Si ces manifestations locales mettent souvent aux prises anti-migrants et pro-migrants, dans l'opinion publique aujourd'hui, même si vous n'êtes pas concernés dans votre propre commune, il y a de la compréhension, voire du soutien à ces actions. Début septembre, on constatait que plus de 60% de Français étaient hostiles, d'une manière générale, à l'accueil de migrants. Dans ce climat-là, il n'est pas étonnant de constater une certaine bienveillance aux réactions hostiles à la création de centres d'accueil.

Par ailleurs, on constate évidemment un clivage gauche-droite sur cette question. A gauche, il y a une minorité plus importante qu'ailleurs qui condamne ces actions. Mais même au Front de Gauche et au Parti socialiste, l'attitude qui prévaut est la compréhension vis-à-vis de ces actions. A droite, on est partagé entre approbation et compréhension, mais l'approbation est majoritaire (52%). Au Front national, elle est encore plus forte.

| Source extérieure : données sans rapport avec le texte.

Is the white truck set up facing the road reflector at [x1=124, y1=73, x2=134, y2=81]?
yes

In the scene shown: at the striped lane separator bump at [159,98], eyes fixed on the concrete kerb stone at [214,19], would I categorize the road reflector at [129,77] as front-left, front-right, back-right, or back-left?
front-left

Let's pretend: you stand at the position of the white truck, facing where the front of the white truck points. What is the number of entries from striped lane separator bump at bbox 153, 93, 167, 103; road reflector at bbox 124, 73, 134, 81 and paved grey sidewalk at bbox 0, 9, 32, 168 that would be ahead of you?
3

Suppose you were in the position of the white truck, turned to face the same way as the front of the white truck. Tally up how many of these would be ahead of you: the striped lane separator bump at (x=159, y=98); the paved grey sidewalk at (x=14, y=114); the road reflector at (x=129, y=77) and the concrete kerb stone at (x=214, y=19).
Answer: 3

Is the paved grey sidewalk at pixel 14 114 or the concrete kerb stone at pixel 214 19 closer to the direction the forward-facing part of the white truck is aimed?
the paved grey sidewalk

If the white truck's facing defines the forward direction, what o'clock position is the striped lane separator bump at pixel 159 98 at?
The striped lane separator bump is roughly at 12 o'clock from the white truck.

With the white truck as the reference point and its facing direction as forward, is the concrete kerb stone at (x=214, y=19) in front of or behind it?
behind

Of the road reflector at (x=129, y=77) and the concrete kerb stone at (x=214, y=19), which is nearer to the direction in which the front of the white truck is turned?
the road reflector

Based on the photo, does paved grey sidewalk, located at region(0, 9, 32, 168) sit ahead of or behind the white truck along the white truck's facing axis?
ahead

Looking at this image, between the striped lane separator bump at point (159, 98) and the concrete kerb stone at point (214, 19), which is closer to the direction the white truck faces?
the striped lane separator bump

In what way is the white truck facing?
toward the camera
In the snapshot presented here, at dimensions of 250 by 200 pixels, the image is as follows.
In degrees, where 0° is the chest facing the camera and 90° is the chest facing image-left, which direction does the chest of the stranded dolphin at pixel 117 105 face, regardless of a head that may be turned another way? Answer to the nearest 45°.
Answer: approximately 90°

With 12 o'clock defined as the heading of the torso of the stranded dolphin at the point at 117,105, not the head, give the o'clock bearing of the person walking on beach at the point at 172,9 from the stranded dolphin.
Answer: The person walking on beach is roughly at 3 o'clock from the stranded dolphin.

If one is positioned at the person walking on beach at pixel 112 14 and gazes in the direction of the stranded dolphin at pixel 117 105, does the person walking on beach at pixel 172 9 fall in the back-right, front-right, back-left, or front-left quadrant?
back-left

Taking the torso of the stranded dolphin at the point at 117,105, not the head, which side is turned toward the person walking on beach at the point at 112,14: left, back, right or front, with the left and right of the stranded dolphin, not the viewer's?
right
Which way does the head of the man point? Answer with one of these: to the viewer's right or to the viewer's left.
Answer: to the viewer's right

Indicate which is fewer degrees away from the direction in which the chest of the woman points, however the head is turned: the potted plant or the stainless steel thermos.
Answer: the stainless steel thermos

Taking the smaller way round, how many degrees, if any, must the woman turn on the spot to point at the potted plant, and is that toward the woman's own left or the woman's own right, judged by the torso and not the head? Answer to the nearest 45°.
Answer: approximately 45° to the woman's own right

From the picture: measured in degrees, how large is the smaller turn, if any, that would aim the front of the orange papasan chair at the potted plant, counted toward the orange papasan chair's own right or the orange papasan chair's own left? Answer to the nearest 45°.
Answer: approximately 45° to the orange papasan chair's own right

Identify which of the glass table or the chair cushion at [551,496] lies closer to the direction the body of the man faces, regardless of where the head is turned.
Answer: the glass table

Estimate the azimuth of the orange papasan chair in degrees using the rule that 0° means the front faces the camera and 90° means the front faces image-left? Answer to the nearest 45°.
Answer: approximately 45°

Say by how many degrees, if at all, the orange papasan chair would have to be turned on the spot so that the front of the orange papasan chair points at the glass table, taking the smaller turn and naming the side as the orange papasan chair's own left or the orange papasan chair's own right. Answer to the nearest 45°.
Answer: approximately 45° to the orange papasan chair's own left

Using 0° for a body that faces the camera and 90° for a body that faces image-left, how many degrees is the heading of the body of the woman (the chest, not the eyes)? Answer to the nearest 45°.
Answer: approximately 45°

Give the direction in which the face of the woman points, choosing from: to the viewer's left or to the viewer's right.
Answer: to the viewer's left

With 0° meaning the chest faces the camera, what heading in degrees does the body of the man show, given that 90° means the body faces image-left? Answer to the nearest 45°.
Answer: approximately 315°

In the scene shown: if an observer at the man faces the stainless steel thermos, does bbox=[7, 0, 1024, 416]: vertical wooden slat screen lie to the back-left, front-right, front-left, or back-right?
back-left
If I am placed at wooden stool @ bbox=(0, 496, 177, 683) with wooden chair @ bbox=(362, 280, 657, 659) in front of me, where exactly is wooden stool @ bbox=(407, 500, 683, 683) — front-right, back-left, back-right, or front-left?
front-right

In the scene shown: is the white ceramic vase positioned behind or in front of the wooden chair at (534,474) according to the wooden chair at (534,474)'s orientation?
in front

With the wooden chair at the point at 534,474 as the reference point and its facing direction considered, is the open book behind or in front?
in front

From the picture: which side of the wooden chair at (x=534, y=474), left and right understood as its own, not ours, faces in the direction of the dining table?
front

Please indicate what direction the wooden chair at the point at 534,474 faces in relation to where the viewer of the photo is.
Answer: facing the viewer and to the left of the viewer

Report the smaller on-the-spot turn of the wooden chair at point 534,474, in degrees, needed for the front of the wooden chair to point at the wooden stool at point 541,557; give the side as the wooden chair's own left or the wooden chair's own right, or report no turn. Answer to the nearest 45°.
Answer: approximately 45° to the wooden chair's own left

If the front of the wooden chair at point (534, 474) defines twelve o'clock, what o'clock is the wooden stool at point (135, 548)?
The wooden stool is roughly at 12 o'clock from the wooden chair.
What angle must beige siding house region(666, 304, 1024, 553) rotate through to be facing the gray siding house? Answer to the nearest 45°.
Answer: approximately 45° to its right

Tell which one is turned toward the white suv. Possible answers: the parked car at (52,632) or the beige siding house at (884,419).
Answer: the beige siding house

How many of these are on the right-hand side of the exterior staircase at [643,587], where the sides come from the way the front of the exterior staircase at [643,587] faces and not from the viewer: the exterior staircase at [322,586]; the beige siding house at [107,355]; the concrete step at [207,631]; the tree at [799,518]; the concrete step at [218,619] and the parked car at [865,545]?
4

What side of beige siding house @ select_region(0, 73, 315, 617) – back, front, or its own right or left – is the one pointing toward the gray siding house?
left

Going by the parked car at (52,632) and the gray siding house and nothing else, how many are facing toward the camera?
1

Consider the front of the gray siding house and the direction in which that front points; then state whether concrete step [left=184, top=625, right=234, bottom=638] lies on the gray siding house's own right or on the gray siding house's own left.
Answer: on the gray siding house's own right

Tout cela est cohérent avec ce que l'on constate sur le terrain. C'est souvent le FN qui est à la manœuvre localement (soit à l'initiative, soit en soutien), comme nous avons pu le voir récemment à Louveciennes ou ailleurs. Pour ce qui est de l'électorat de droite, le soutien majoritaire est là aussi cohérent avec la réalité du terrain. Certains élus locaux, mais aussi régionaux (Laurent Wauquiez ou Christian Estrosi par exemple), ont pris des positions très claires pour s'opposer au plan gouvernemental, soutenus en cela par une majorité de leur électorat.

On constate juste un petit décalage sur la dernière question, où la compréhension/approbation de cette prise de position d'élus est un peu moins forte que la compréhension/approbation de la prise de positions d'habitants. Un décalage assez logique, car on peut penser qu'une partie de la population dit comprendre une mobilisation de riverains, mais attend peut-être un peu plus d'exemplarité ou de hauteur de vue de la part de ses élus.